Indigenous Community Telecommunications (ICT), a civil society association in Mexico, has withstood an important legal battle for the right of indigenous communities to establish and manage their own community networks of mobile phones and internet.
ICT, which provides voice and data services at affordable costs in remote areas of southern Mexico, obtained a special legal protection (or amparo, in Spanish) exempting it from a fee of around one million pesos (approximately US $50,000) to use the radio spectrum for its operations. This fee is typically assessed by Mexico’s Federal Institute of Telecommunications (the regulator for radio broadcasting and telecommunications) for corporate enterprises. ICT is a non-profit.
The Collegiate Circuit Court on Administrative Matters, Specialized in Economic Competition, Broadcasting and Telecommunications ruled that this does not exempt ICT from payment, but it does instruct the Federal Institute of Telecommunications to reconsider the required fee. As a not-for-profit, ICT argues that it should not be treated the same as the commercial service providers.
In the ruling, the Court recognized that ICT’s services relate to the defense of indigenous peoples’ human rights including freedom of expression. It also acknowledged that the pro homine principle (pro persona) must be applied when reviewing human rights issues to encourage the broadest protection of individual and group rights at all times.
Organizations such as Rhizomática and Networks for Diversity, Equality and Sustainability who helped establish ICT published a press release welcoming the Court’s decision and thanked supporters who joined them on this difficult journey.
Global Voices (GV) spoke with Erick Huerta, deputy general coordinator of the Networks for Diversity, Equity and Sustainability, advisor and legal strategist for ICT, about the challenges that lie ahead:
We feel that the Court’s ruling is a watershed in terms of the communication rights of indigenous peoples and communities and how the regulator [the Federal Institute of Telecommunications] should perform its functions.
Article 1 of our Constitution states very clearly that all people shall enjoy human rights, without discrimination, and if there is any doubt, the interpretation of the rules must be done in such a way as to support the broadest protection of human rights. This interpretation is an obligation of the judiciary, and also of the executive and regulatory bodies.
The Court’s judgement is very good in that sense, since it indicates to the regulator that it has an obligation to interpret the law in support of human rights, and to consider the special situation of indigenous peoples and their specific rights to communication.
In other words, the judgment indicates that regulators should not strictly apply a tax law [in this case, the one that determines what should be paid for the use of the radio spectrum] which would deny a basic right.

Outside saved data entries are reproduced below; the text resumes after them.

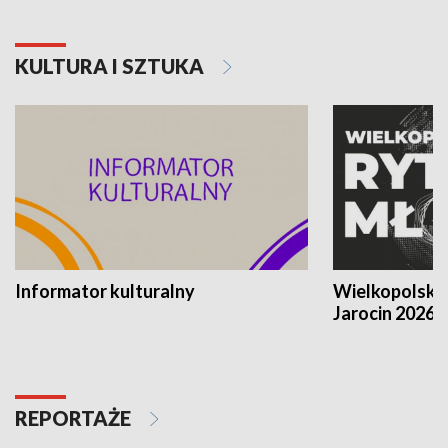
KULTURA I SZTUKA
Informator kulturalny
Wielkopolski
Jarocin 2026
REPORTAŻE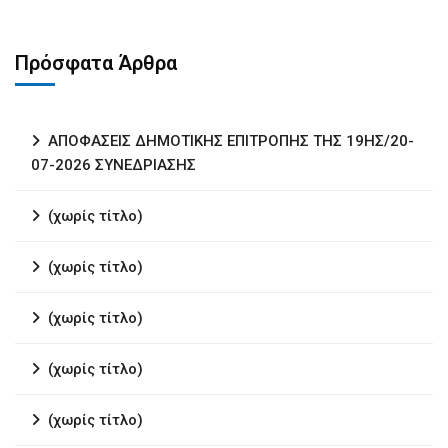
Πρόσφατα Άρθρα
ΑΠΟΦΑΣΕΙΣ ΔΗΜΟΤΙΚΗΣ ΕΠΙΤΡΟΠΗΣ ΤΗΣ 19ΗΣ/20-
07-2026 ΣΥΝΕΔΡΙΑΣΗΣ
(χωρίς τίτλο)
(χωρίς τίτλο)
(χωρίς τίτλο)
(χωρίς τίτλο)
(χωρίς τίτλο)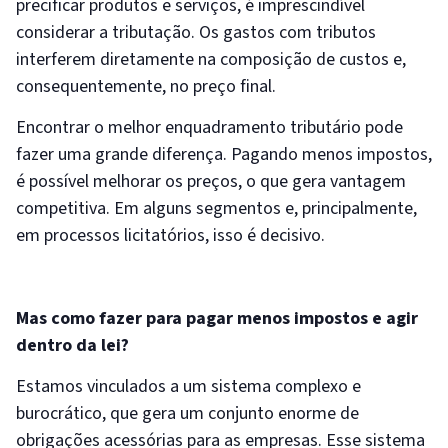
precificar produtos e serviços, é imprescindível
considerar a tributação. Os gastos com tributos
interferem diretamente na composição de custos e,
consequentemente, no preço final.
Encontrar o melhor enquadramento tributário pode
fazer uma grande diferença. Pagando menos impostos,
é possível melhorar os preços, o que gera vantagem
competitiva. Em alguns segmentos e, principalmente,
em processos licitatórios, isso é decisivo.
Mas como fazer para pagar menos impostos e agir
dentro da lei?
Estamos vinculados a um sistema complexo e
burocrático, que gera um conjunto enorme de
obrigações acessórias para as empresas. Esse sistema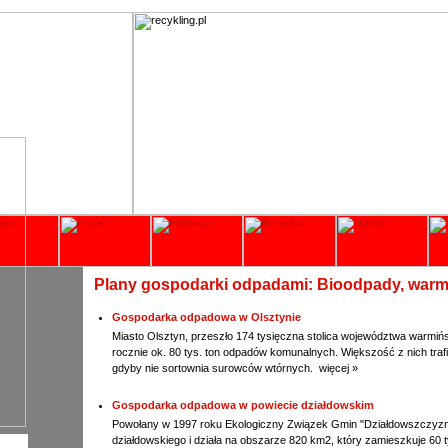
Plany gospodarki odpadami: Bioodpady, warm
Gospodarka odpadowa w Olsztynie
Miasto Olsztyn, przeszło 174 tysięczna stolica województwa warmi
rocznie ok. 80 tys. ton odpadów komunalnych. Większość z nich trafi
gdyby nie sortownia surowców wtórnych.
więcej »
Gospodarka odpadowa w powiecie działdowskim
Powołany w 1997 roku Ekologiczny Związek Gmin "Działdowszczyzn
działdowskiego i działa na obszarze 820 km2, który zamieszkuje 60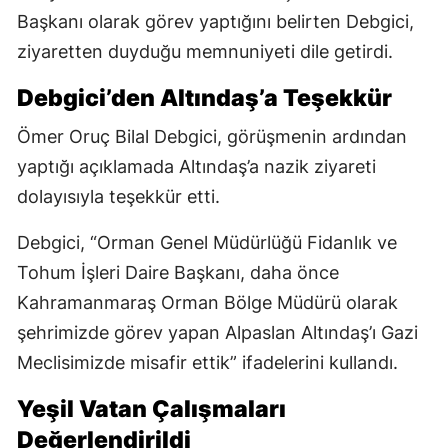
Başkanı olarak görev yaptığını belirten Debgici,
ziyaretten duyduğu memnuniyeti dile getirdi.
Debgici’den Altındaş’a Teşekkür
Ömer Oruç Bilal Debgici, görüşmenin ardından
yaptığı açıklamada Altındaş’a nazik ziyareti
dolayısıyla teşekkür etti.
Debgici, “Orman Genel Müdürlüğü Fidanlık ve
Tohum İşleri Daire Başkanı, daha önce
Kahramanmaraş Orman Bölge Müdürü olarak
şehrimizde görev yapan Alpaslan Altındaş’ı Gazi
Meclisimizde misafir ettik” ifadelerini kullandı.
Yeşil Vatan Çalışmaları
Değerlendirildi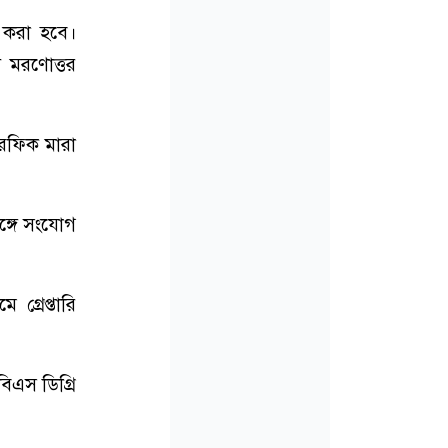
 করা হবে।
য মরণোত্তর
 রফিক মারা
ঙ্গে সংযোগ
গ্রেপ্তারি
এস ডিগ্রি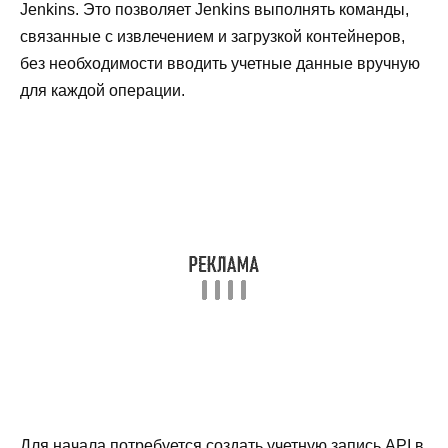
Jenkins. Это позволяет Jenkins выполнять команды,
связанные с извлечением и загрузкой контейнеров,
без необходимости вводить учетные данные вручную
для каждой операции.
Для начала потребуется создать учетную запись API в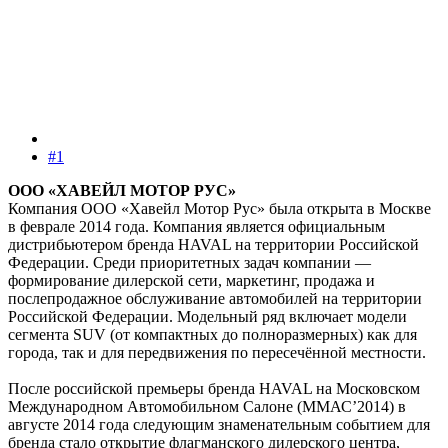
#1
ООО «ХАВЕЙЛ МОТОР РУС»
Компания ООО «Хавейл Мотор Рус» была открыта в Москве
в феврале 2014 года. Компания является официальным
дистрибьютером бренда HAVAL на территории Российской
Федерации. Среди приоритетных задач компании —
формирование дилерской сети, маркетинг, продажа и
послепродажное обслуживание автомобилей на территории
Российской Федерации. Модельный ряд включает модели
сегмента SUV (от компактных до полноразмерных) как для
города, так и для передвижения по пересечённой местности.
После российской премьеры бренда HAVAL на Московском
Международном Автомобильном Салоне (ММАС’2014) в
августе 2014 года следующим знаменательным событием для
бренда стало открытие флагманского дилерского центра,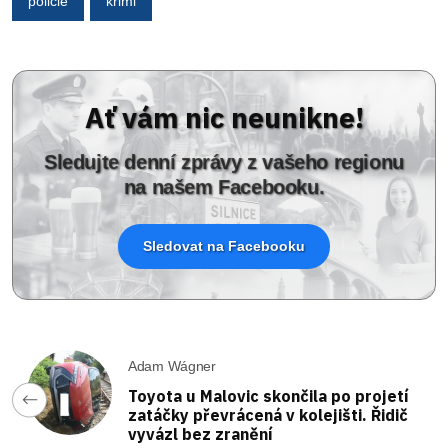
policie
krimi
Ať vám nic neunikne!
Sledujte denní zprávy z vašeho regionu
na našem Facebooku.
Sledovat na Facebooku
Adam Wágner
Toyota u Malovic skončila po projetí
zatáčky převrácená v kolejišti. Řidič
vyvázl bez zranění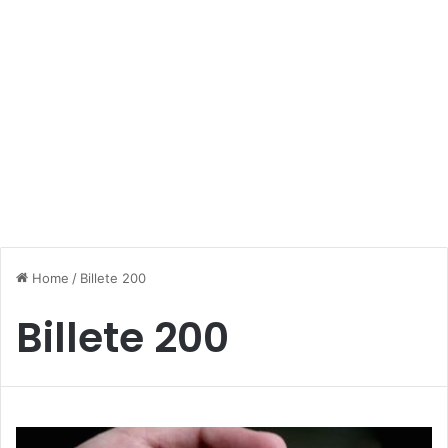
Home
/
Billete 200
Billete 200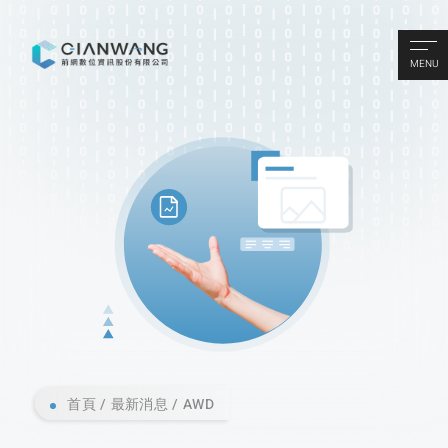
MENU
首頁
最新消息
AWD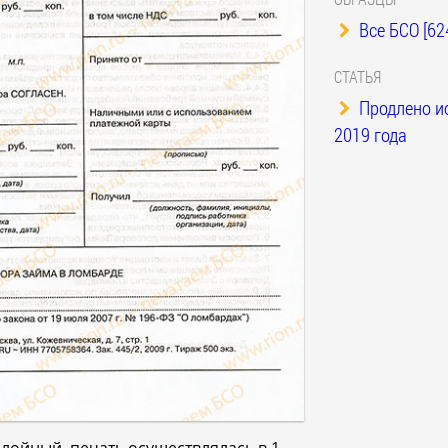
Все БСО [62
СТАТЬЯ
Продлено и
2019 года
лойный, печать осуществлялась в 1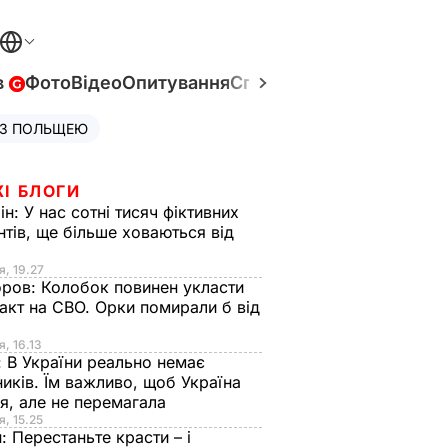
в
Фото
Відео
Опитування
Спецпроєкти
Війна в Укр
 З ПОЛЬЩЕЮ
ЖІ БЛОГИ
ін:
У нас сотні тисяч фіктивних
нтів, ще більше ховаються від
я, 19.27
оров:
Колобок повинен укласти
акт на СВО. Орки помирали б від
я
я, 16.13
:
В України реально немає
иків. Їм важливо, щоб Україна
я, але не перемагала
я, 15.25
н:
Перестаньте красти – і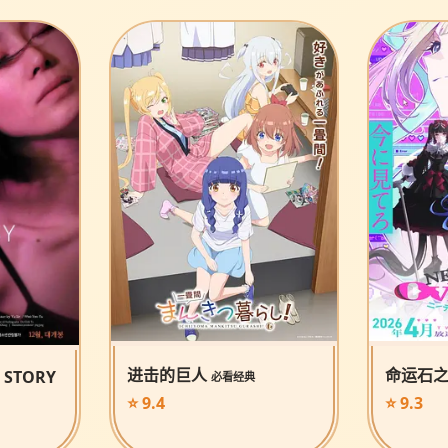
进击的巨人
命运石
 STORY
必看经典
⭐ 9.4
⭐ 9.3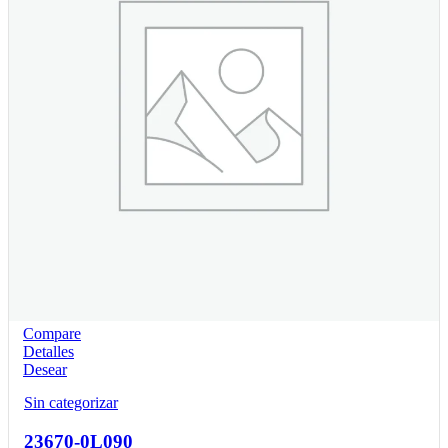
Compare
Detalles
Desear
Sin categorizar
23670-0L090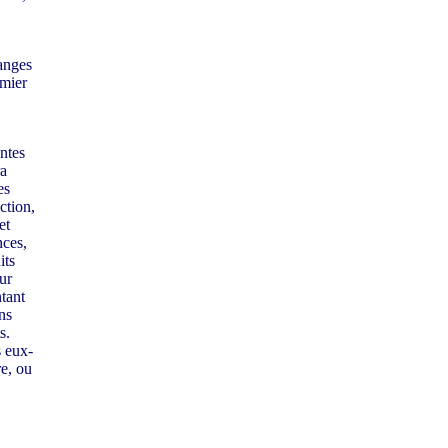
hanges
emier
entes
ra
es
ction,
et
nces,
its
ur
ntant
ns
s.
 eux-
re, ou
.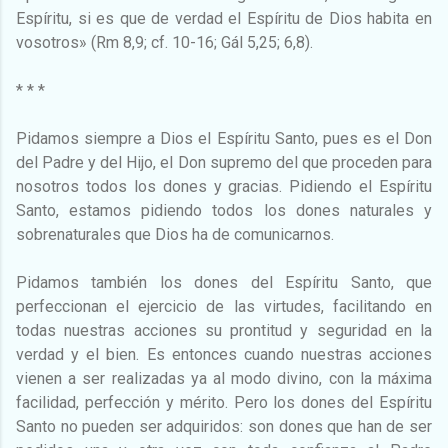
Espíritu, si es que de verdad el Espíritu de Dios habita en
vosotros» (Rm 8,9; cf. 10-16; Gál 5,25; 6,8).
* * *
Pidamos siempre a Dios el Espíritu Santo, pues es el Don
del Padre y del Hijo, el Don supremo del que proceden para
nosotros todos los dones y gracias. Pidiendo el Espíritu
Santo, estamos pidiendo todos los dones naturales y
sobrenaturales que Dios ha de comunicarnos.
Pidamos también los dones del Espíritu Santo, que
perfeccionan el ejercicio de las virtudes, facilitando en
todas nuestras acciones su prontitud y seguridad en la
verdad y el bien. Es entonces cuando nuestras acciones
vienen a ser realizadas ya al modo divino, con la máxima
facilidad, perfección y mérito. Pero los dones del Espíritu
Santo no pueden ser adquiridos: son dones que han de ser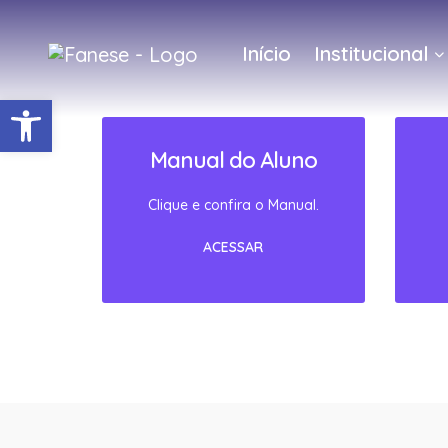
Início
Institucional
Barra de Ferramentas Abert
Manual do Aluno
Clique e confira o Manual.
ACESSAR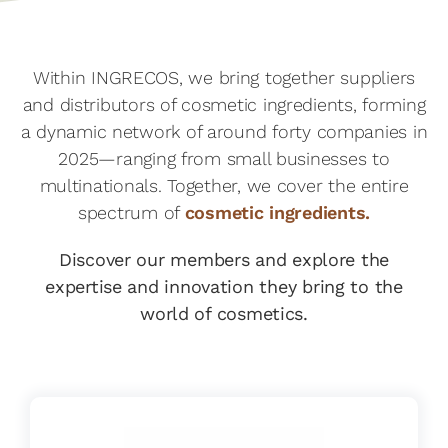
Within INGRECOS, we bring together suppliers
and distributors of cosmetic ingredients, forming
a dynamic network of around forty companies in
2025—ranging from small businesses to
multinationals. Together, we cover the entire
spectrum of
cosmetic ingredients.
Discover our members and explore the
expertise and innovation they bring to the
world of cosmetics.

For us, having to pay a million pesos would have meant that we would stop operating and the communities then would be denied their human right to communication, simply because of an administrative issue.
The sentence says “Every law is subject to interpretation. Moreover, the tax laws are strictly interpreted, but that does not mean that they are not interpreted.”
You cannot apply the laws strictly, you have to see how they are in the context of the system, whether they are equitable or not.
According to Huerta, the regulatory body has already issued a resolution to interpret the law in question, but a payment exemption will not be granted until ICT obtains the status of “authorized grantee” by the Tax Administration Service, given to civil society organizations or trusts to receive tax-deductible donations. Given the situation, Huerta says that ICT may be forced to reject the Institute’s ruling.
Additionally, ICT filed for another special legal protection against inequity and discrimination in the process of granting licenses in broadcasting and telecommunications.
For broadcasting, there is no payment for the right to use the spectrum, neither for community licenses, nor for commercial ones. Their right is paid in the form of time periods that are reserved for public service broadcasting.
For community and indigenous radio there is no payment in public service broadcasting. So, there should not be a required payment for the use of the radio spectrum for providers that are in the same category. If the same logic is applied here [to provide a social, community, indigenous service], the same provision must exist.
Unfortunately, there are several examples in which, if it is to benefit a private individual with great economic power, everything seems very easy, even if principles are violated. In other cases, even where there is a judicial resolution, as is the case that concerns us now, the authority is very inflexible.
These different parameters show discrimination.
ICT, known for its independent, disruptive and innovative initiatives that follow in the footsteps of indigenous technology projects like the community cell phone network, has never wavered in its virtues and has vowed to continue to fight for indigenous rights.
There are those who position themselves to support the powerful. We will follow the necessary paths, trusting that, in the end, what is privileged will be the rights of indigenous peoples and communities.